Bolivian Drug Control Efforts: Genuine Progress, Daunting Challenges (AIN and WOLA)
Following a landslide victory at the polls, Evo Morales became president of Bolivia in January 2005.[i] Head of the coca-growers’ federation, Morales was a long-standing foe of U.S. drug policy, and many observers anticipated a complete break in U.S.-Bolivian relations and hence an end to drug policy cooperation. Instead, both Morales and the George W. Bush administration initially kept the rhetoric at bay and developed an amicable enough bilateral relationship—though one that at times has been fraught with tension.
Following Bolivia’s expulsion in 2008 of the U.S. Ambassador, Philip Goldberg, for allegedly meddling in the country’s internal affairs and encouraging civil unrest, and the subsequent expulsion of the U.S. Drug Enforcement Administration (DEA), the White House upped its criticism of the Bolivian government and for the past five years has issued a “determination” that Bolivia has “failed demonstrably during the previous 12 months to adhere to [its] obligations under international narcotics agreements.”[ii] U.S. economic assistance for Bolivian drug control programs has slowed to a trickle.
Nonetheless, in 2011 the two countries signed a new framework agreement to guide bilateral relations and are pending an exchange of ambassadors. Moreover, cooperation continues between the primary Bolivian drug control agency—the Ministry of Government’s Vice Ministry of Social Defense and Controlled Substances—and the Narcotics Affairs Section (NAS) of the U.S. embassy.
At the international level, Bolivia is seeking to reconcile its new constitution, which recognizes the right to use the coca leaf for traditional and legal purposes and recognizes coca as part of the country’s national heritage, with its commitments to international conventions.
In June 2011, the country denounced the 1961 Single Convention on Narcotic Drugs as amended by the 1972 Protocol and announced its intention to re-accede with a reservation allowing for the traditional use of the coca leaf. (The 1961 Convention mistakenly classifies coca as a dangerous narcotic, along with cocaine.) Unless more than one-third of UN member states object by the January 10, 2013 deadline, the Bolivian reservation will be accepted and the country will once again be a full Party to the Single Convention.

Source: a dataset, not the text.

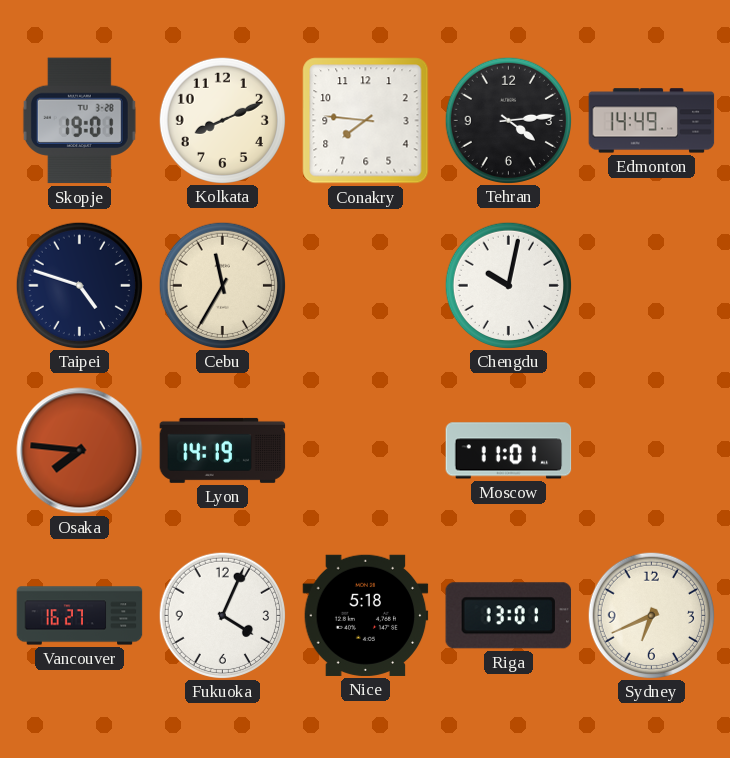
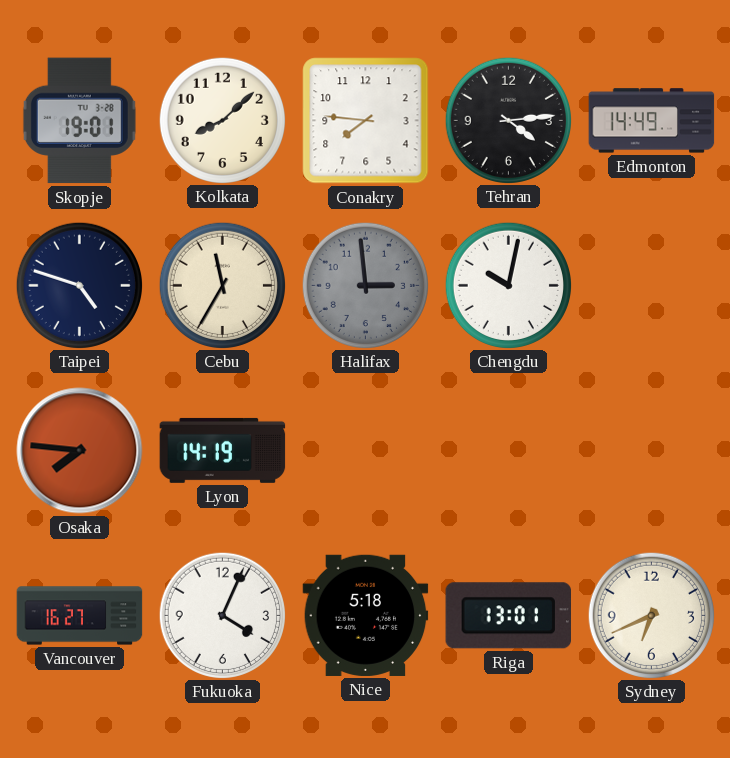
Kolkata: 8:11 -> 8:08
Halifax: none -> 2:59
Moscow: 11:01 -> none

The approaching date for Bolivia’s potential return to the 1961 Single Convention on Narcotic Drugs provides an opportune moment to evaluate the Bolivian government’s progress achieving its drug policy objectives. Moreover, the Morales administration has been in office for nearly six years, providing a clear track record to evaluate. Adopting a “coca yes, cocaine no” approach, Bolivia has sought to decrease the cultivation of coca—the raw material used in manufacturing cocaine—while increasing actions against cocaine production and drug trafficking organizations.
In 2011, the land area devoted to coca cultivation in Bolivia dropped by 13 percent, according to U.S. government figures, in contrast to net increases in Peru and Colombia. Seizures of coca paste and cocaine and destruction of drug laboratories have steadily increased since President Morales took office. Yet despite the positive results achieved to date, the government faces increasing challenges as the amount of coca paste and cocaine flowing across its borders from Peru has increased, the production of cocaine in Bolivia itself has risen, and drug traffickers have diversified and expanded areas of production and transportation within the country.

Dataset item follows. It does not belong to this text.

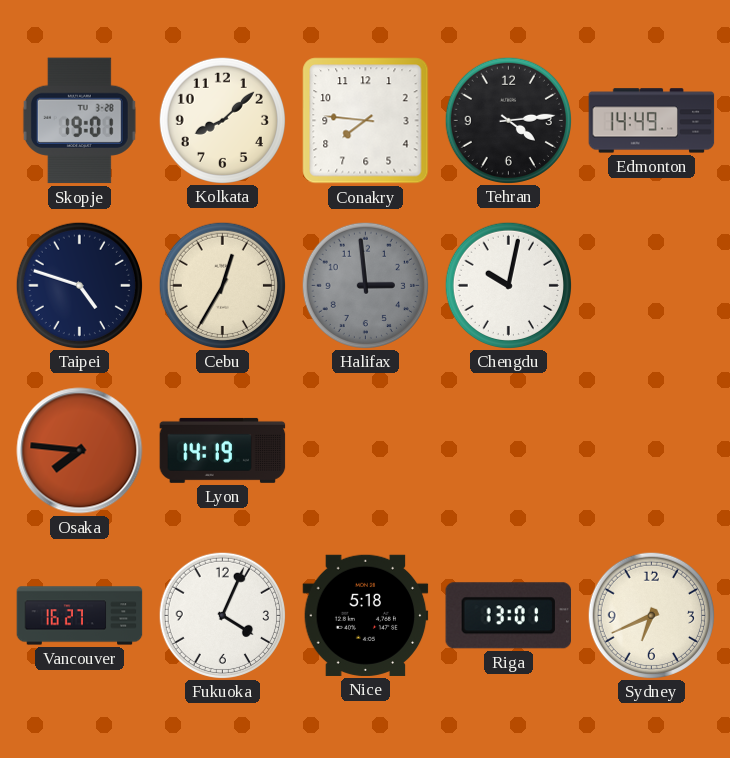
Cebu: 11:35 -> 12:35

The Bolivian government has made significant progress facing the ongoing challenges of drug production and trafficking, in part due to the assistance provided by the European Union (EU), the United States, and others. The U.S. government should now recognize this progress in its annual determinations. The string of negative determinations are increasingly disconnected from reality in Bolivia and retain little credibility with the Bolivian government or with other governments in the region, which continue to see the annual U.S. rating as offensive and politically motivated.
The signing of the framework agreement marked significant progress in U.S.-Bolivian bilateral relations. Both governments should build on that success by using the accord as a venue to discuss areas of concern, friction, and consensus. While differences will undoubtedly arise, it is in the best interests of both countries to maintain an open dialogue.